Reputation: 4160
I have an XML with the following structure that I'm getting from an API -
<entry>
<id>2397</id>
<title>action_alert</title>
<tes:actions>
<tes:name>action_alert</tes:name>
<tes:type>2</tes:type>
</tes:actions>
</entry>
I am scanning for the ID by doing the following -
sourceobject = etree.parse(urllib2.urlopen(fullsourceurl))
source_id = sourceobject.xpath('//id/text()')[0]
I also want to get the tes:type
source_type = sourceobject.xpath('//tes:actions/tes:type/text()')[0]
Doesn't work. It gives the following error -
lxml.etree.XPathEvalError: Undefined namespace prefix
How do I get it to ignore the namespace?
Alternatively, I know the namespace which is this -
<tes:action xmlns:tes="http://www.blah.com/client/servlet">
Upvotes: 0
Views: 54
Reputation: 89285
The proper way to access nodes in namespace is by passing prefix-namespace URL mapping as additional argument to xpath()
method, for example :
ns = {'tes' : 'http://www.blah.com/client/servlet'}
source_type = sourceobject.xpath('//tes:actions/tes:type/text()', namespaces=ns)

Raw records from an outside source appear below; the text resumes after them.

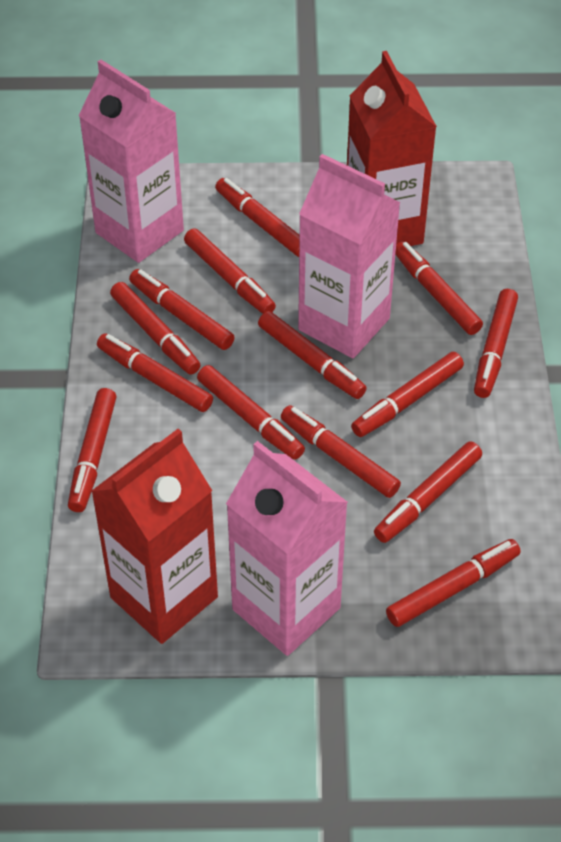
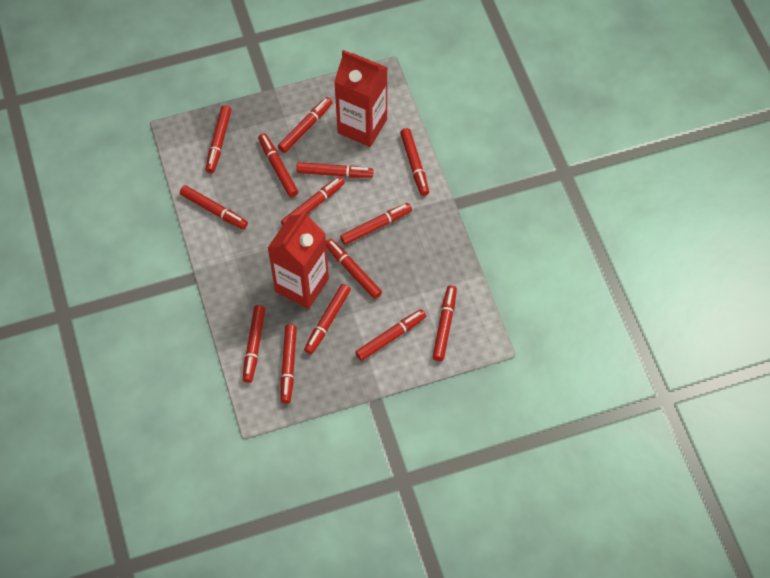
pink carton: 3 -> 0

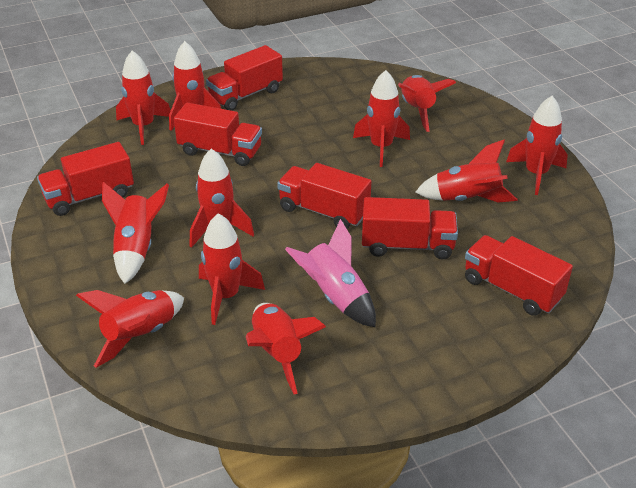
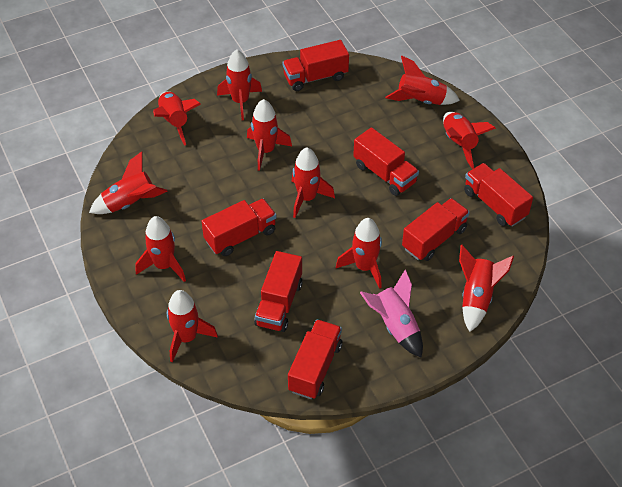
red truck: 6 -> 7

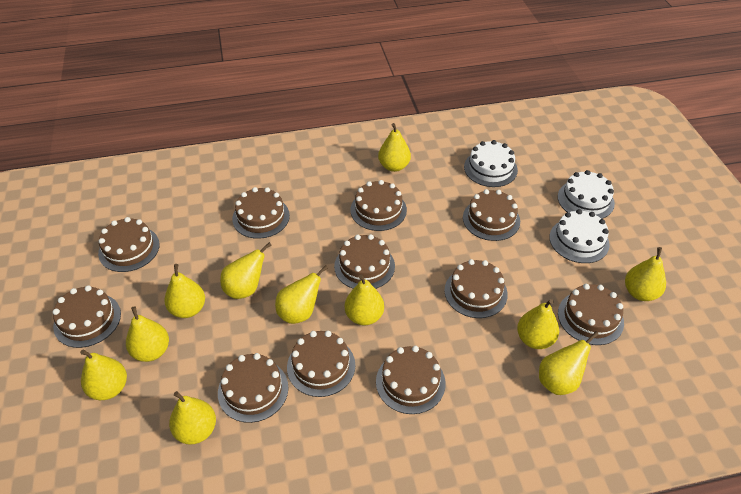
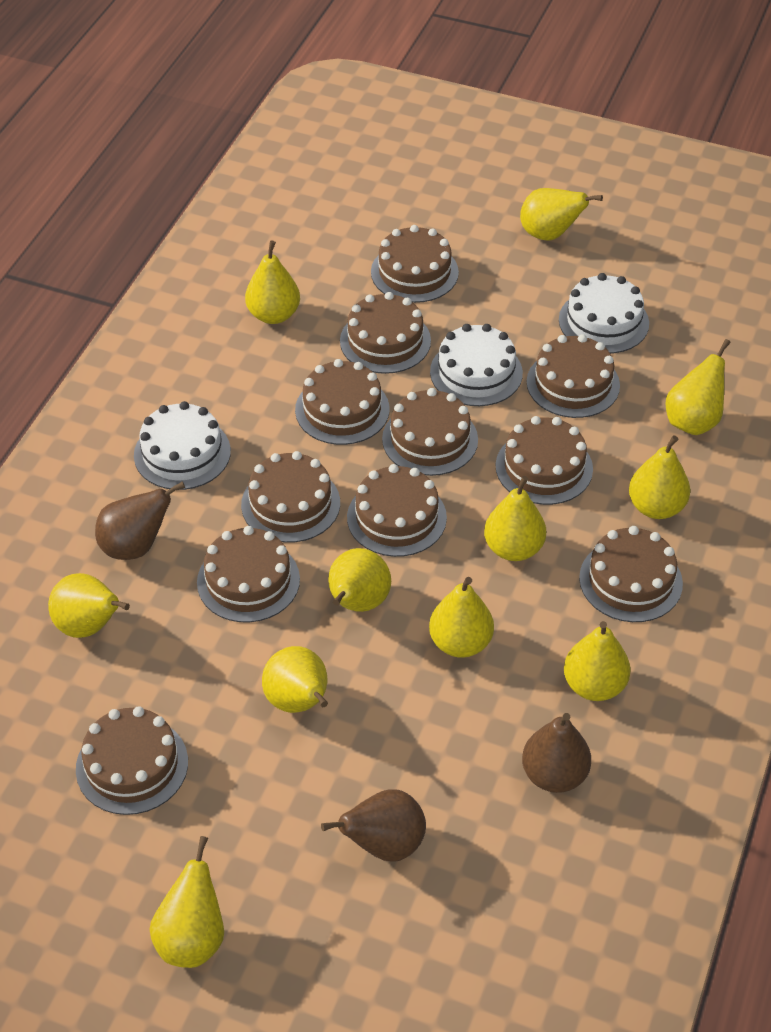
brown pear: 0 -> 3

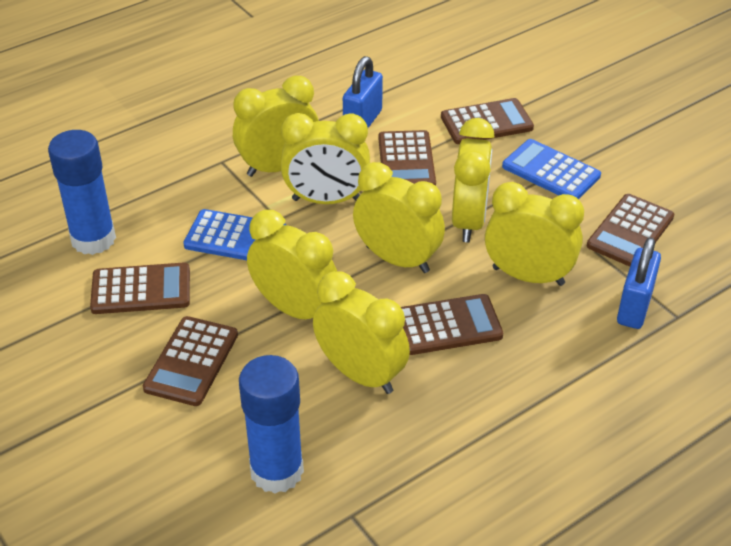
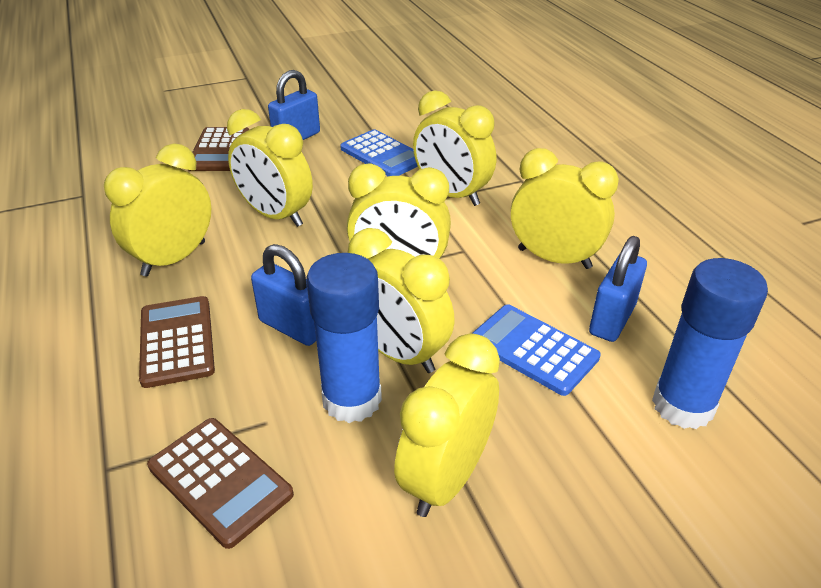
blue padlock: 2 -> 3
brown calculator: 6 -> 3

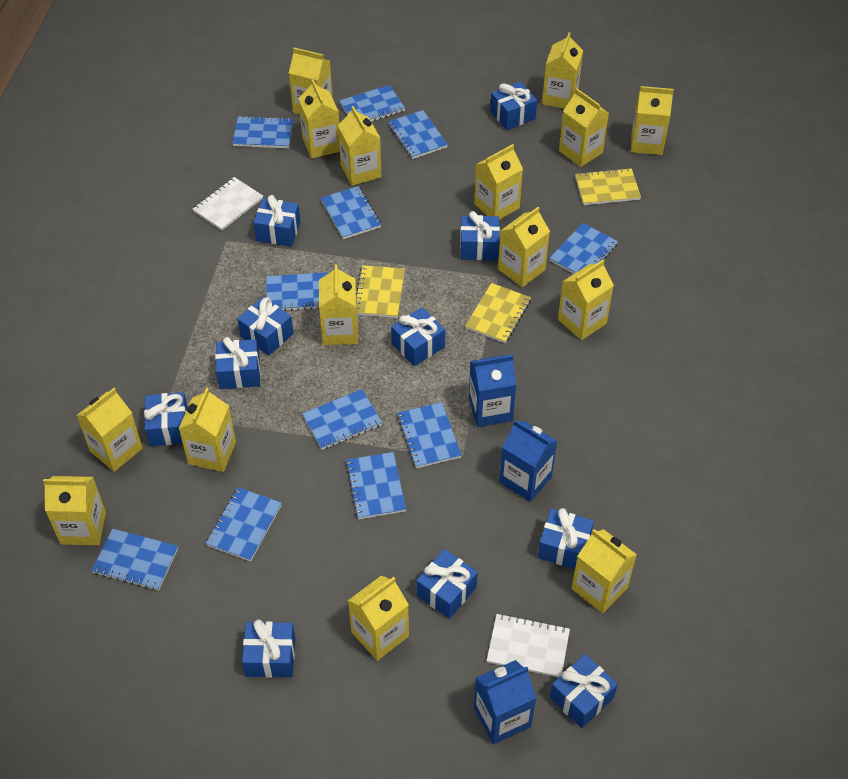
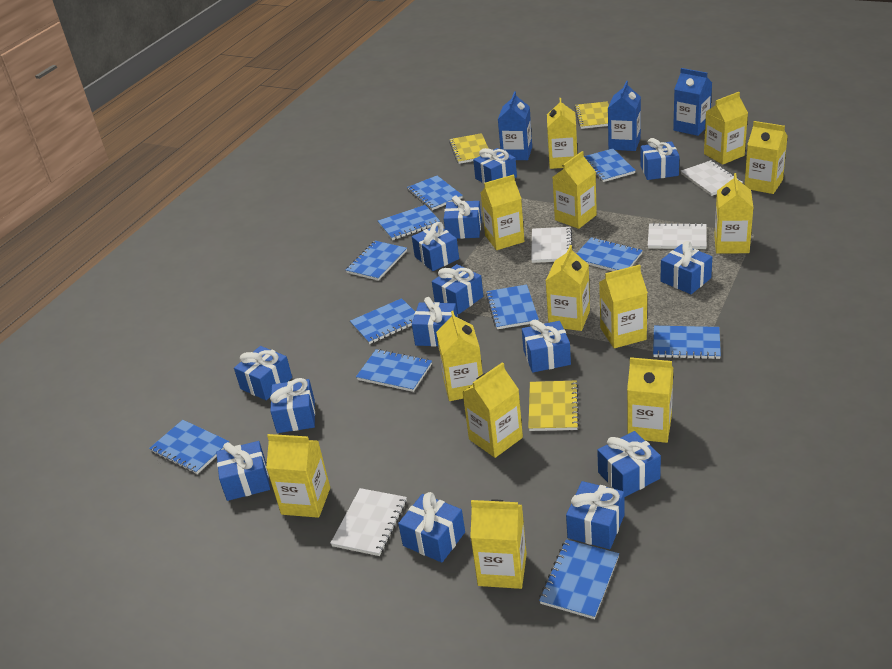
blue gift: 11 -> 14
white notebook: 2 -> 4
yellow carton: 15 -> 13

Or, another way which is less recommended, by literally ignoring namespaces using xpath function local-name()
:
source_type = sourceobject.xpath('//*[local-name()="actions"]/*[local-name()="type"]/text()')[0]
Upvotes: 1
Reputation: 140
I'm not exactly sure about the namespace thing, but I think it would be easier to use beautifulsoup:
(text
is the text)
from bs4 import BeautifulSoup
soup = BeautifulSoup(text)
ids = []
get_ids = soup.find_all("id")
for tag in get_ids:
ids.append(tag.text)
#ids is now ['2397']
types = []
get_types = soup.find_all("tes:actions")
for child in get_types:
type = child.find_all("tes:type")
for tag in type:
types.append(tag.text)
#types is now ['2']
Upvotes: 1